| EXERCISE BRIEF |
Reproduce, please, only the lines from the first line below to the line containing "Page size: 1275x1650.", inclusive.

[DATA SUPPLIED Boundary: Start]

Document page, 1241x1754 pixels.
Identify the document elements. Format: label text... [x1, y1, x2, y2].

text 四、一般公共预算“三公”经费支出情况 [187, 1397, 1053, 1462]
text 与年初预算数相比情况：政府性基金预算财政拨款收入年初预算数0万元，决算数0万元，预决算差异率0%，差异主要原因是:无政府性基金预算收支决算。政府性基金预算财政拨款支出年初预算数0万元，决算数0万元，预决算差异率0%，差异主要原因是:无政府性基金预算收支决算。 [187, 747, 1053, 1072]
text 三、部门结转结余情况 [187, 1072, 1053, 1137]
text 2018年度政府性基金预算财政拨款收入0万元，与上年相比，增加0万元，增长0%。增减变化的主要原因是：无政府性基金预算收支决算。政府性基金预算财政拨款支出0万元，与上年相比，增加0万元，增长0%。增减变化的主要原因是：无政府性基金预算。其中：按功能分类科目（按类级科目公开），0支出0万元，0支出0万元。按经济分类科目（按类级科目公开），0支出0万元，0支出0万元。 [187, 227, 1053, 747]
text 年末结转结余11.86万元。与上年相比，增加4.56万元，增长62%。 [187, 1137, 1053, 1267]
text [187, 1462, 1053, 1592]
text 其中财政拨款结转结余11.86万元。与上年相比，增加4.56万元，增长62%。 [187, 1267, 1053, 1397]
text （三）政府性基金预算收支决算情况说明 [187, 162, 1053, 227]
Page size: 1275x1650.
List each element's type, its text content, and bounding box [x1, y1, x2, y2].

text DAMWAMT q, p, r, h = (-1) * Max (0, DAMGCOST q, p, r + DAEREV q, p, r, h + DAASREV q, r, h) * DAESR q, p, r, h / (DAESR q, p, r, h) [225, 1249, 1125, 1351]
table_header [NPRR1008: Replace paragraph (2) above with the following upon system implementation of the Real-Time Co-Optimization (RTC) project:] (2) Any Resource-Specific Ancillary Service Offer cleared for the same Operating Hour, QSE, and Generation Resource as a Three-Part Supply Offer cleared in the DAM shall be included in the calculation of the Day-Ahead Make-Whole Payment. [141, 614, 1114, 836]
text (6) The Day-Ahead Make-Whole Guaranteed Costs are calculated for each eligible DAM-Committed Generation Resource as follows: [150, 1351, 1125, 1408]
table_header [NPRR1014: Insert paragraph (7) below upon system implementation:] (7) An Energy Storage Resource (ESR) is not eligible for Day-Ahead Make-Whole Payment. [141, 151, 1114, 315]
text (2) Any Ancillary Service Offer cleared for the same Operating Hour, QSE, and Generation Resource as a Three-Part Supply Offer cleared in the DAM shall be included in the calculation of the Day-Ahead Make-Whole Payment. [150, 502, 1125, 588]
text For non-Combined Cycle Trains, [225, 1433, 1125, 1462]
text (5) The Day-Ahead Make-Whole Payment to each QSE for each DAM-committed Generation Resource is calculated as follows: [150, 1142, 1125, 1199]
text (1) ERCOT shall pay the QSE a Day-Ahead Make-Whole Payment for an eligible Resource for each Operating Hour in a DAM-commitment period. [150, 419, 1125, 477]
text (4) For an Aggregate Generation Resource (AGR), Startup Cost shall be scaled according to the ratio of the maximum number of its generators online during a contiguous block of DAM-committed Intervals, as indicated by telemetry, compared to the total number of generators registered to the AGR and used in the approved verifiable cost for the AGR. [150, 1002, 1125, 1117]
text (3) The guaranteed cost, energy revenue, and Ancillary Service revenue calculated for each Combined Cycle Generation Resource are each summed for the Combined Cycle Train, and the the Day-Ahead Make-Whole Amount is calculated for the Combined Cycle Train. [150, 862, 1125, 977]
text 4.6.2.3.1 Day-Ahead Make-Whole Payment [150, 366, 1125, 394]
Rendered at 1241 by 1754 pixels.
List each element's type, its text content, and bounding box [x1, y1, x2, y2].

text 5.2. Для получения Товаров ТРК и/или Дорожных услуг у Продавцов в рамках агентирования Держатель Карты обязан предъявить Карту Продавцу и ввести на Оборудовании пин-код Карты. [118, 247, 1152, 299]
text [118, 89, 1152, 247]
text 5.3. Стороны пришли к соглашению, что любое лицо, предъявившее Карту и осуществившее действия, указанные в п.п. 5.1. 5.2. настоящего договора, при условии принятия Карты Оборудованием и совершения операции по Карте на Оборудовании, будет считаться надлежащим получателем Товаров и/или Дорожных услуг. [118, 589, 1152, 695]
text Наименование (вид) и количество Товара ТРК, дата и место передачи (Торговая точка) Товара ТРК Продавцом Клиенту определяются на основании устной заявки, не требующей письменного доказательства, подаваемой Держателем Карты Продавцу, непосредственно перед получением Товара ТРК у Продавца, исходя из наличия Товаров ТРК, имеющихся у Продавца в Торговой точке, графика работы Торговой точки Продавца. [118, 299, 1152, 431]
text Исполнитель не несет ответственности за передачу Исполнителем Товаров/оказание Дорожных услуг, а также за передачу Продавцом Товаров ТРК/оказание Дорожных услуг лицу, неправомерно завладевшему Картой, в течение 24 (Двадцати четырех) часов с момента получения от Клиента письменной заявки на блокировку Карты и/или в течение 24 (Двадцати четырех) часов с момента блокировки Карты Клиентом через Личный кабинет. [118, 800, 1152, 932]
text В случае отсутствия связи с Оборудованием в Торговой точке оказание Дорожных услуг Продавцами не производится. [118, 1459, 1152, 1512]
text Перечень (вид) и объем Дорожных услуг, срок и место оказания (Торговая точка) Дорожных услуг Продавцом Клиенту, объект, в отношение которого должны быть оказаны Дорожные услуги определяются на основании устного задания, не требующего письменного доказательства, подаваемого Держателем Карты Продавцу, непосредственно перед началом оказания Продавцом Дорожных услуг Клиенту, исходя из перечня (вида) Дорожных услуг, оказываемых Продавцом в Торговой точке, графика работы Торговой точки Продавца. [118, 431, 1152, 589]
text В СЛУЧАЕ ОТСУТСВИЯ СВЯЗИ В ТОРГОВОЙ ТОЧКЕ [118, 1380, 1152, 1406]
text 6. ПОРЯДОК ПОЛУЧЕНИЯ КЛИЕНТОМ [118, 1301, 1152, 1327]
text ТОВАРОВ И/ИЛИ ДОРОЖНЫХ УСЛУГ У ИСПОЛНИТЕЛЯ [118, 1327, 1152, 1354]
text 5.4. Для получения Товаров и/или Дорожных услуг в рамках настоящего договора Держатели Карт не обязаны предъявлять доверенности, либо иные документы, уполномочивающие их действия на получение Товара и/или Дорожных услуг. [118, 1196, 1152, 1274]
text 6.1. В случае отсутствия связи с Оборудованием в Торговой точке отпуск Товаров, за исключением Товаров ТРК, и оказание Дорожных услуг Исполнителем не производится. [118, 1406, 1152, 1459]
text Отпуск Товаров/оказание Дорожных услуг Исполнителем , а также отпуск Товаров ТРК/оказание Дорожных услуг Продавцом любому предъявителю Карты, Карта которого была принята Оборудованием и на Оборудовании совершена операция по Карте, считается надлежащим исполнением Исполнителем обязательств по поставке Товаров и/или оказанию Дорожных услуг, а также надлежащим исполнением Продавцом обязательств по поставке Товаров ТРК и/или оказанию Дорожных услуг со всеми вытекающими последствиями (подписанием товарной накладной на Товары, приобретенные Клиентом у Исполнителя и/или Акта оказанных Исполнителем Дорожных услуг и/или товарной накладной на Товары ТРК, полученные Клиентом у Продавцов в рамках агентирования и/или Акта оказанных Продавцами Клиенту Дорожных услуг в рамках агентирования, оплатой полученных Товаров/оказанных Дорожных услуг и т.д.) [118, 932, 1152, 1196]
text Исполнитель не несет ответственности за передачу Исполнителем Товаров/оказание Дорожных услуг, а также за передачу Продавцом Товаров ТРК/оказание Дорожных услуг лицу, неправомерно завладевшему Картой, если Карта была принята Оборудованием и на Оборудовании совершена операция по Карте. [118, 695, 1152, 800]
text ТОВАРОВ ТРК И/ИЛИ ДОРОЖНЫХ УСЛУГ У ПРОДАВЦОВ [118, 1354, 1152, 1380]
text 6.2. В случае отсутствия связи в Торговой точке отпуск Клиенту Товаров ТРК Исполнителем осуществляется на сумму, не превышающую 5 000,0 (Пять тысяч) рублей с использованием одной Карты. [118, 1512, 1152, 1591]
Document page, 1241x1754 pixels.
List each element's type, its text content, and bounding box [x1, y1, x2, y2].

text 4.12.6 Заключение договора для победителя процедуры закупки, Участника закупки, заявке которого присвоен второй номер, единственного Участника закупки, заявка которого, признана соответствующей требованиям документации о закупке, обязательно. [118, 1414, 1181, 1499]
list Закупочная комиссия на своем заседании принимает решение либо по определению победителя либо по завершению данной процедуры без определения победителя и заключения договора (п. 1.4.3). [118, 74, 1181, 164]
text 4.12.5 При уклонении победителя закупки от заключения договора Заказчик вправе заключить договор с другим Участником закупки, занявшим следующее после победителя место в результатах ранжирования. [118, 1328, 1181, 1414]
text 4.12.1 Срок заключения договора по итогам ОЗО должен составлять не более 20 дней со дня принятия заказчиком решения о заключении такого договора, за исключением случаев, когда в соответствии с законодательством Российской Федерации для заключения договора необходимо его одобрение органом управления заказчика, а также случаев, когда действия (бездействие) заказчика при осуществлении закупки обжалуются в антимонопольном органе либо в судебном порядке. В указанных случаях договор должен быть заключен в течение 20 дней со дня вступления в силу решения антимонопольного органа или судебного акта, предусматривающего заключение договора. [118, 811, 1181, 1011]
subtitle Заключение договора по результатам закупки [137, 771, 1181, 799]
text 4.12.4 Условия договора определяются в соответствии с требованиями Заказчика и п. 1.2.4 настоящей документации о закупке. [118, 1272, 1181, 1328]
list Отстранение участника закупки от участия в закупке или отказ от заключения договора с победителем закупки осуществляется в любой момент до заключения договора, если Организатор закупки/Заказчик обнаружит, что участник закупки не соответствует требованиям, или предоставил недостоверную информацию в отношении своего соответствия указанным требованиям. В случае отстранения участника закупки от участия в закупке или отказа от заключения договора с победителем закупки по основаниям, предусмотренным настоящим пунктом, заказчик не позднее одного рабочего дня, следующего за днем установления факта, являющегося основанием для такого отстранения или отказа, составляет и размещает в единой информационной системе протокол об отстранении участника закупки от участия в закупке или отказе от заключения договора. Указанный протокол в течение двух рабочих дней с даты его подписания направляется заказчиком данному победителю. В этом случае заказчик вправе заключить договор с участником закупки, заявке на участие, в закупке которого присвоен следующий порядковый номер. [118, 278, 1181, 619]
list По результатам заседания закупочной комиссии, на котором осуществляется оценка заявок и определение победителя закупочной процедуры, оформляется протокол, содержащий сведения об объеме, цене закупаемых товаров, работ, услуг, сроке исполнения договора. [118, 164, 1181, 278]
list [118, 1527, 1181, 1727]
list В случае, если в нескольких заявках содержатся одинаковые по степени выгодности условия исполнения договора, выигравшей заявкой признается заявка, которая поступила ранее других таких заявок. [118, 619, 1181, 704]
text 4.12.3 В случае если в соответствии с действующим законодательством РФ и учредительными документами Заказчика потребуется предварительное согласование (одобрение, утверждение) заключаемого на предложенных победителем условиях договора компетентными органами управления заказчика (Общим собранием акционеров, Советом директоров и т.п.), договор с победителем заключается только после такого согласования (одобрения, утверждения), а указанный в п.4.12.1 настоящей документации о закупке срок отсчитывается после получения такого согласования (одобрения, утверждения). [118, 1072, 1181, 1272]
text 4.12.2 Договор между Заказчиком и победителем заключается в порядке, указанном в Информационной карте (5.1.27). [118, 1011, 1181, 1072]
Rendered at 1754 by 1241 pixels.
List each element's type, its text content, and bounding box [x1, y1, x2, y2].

[DATA SUPPLIED Boundary: End]

| ANSWER SECTION |
Document page, 1241x1754 pixels.
Identify the document elements. Format: label text... [x1, y1, x2, y2].

text 四、一般公共预算“三公”经费支出情况 [187, 1397, 1053, 1462]
text 与年初预算数相比情况：政府性基金预算财政拨款收入年初预算数0万元，决算数0万元，预决算差异率0%，差异主要原因是:无政府性基金预算收支决算。政府性基金预算财政拨款支出年初预算数0万元，决算数0万元，预决算差异率0%，差异主要原因是:无政府性基金预算收支决算。 [187, 747, 1053, 1072]
text 三、部门结转结余情况 [187, 1072, 1053, 1137]
text 2018年度政府性基金预算财政拨款收入0万元，与上年相比，增加0万元，增长0%。增减变化的主要原因是：无政府性基金预算收支决算。政府性基金预算财政拨款支出0万元，与上年相比，增加0万元，增长0%。增减变化的主要原因是：无政府性基金预算。其中：按功能分类科目（按类级科目公开），0支出0万元，0支出0万元。按经济分类科目（按类级科目公开），0支出0万元，0支出0万元。 [187, 227, 1053, 747]
text 年末结转结余11.86万元。与上年相比，增加4.56万元，增长62%。 [187, 1137, 1053, 1267]
text [187, 1462, 1053, 1592]
text 其中财政拨款结转结余11.86万元。与上年相比，增加4.56万元，增长62%。 [187, 1267, 1053, 1397]
text （三）政府性基金预算收支决算情况说明 [187, 162, 1053, 227]
Page size: 1275x1650.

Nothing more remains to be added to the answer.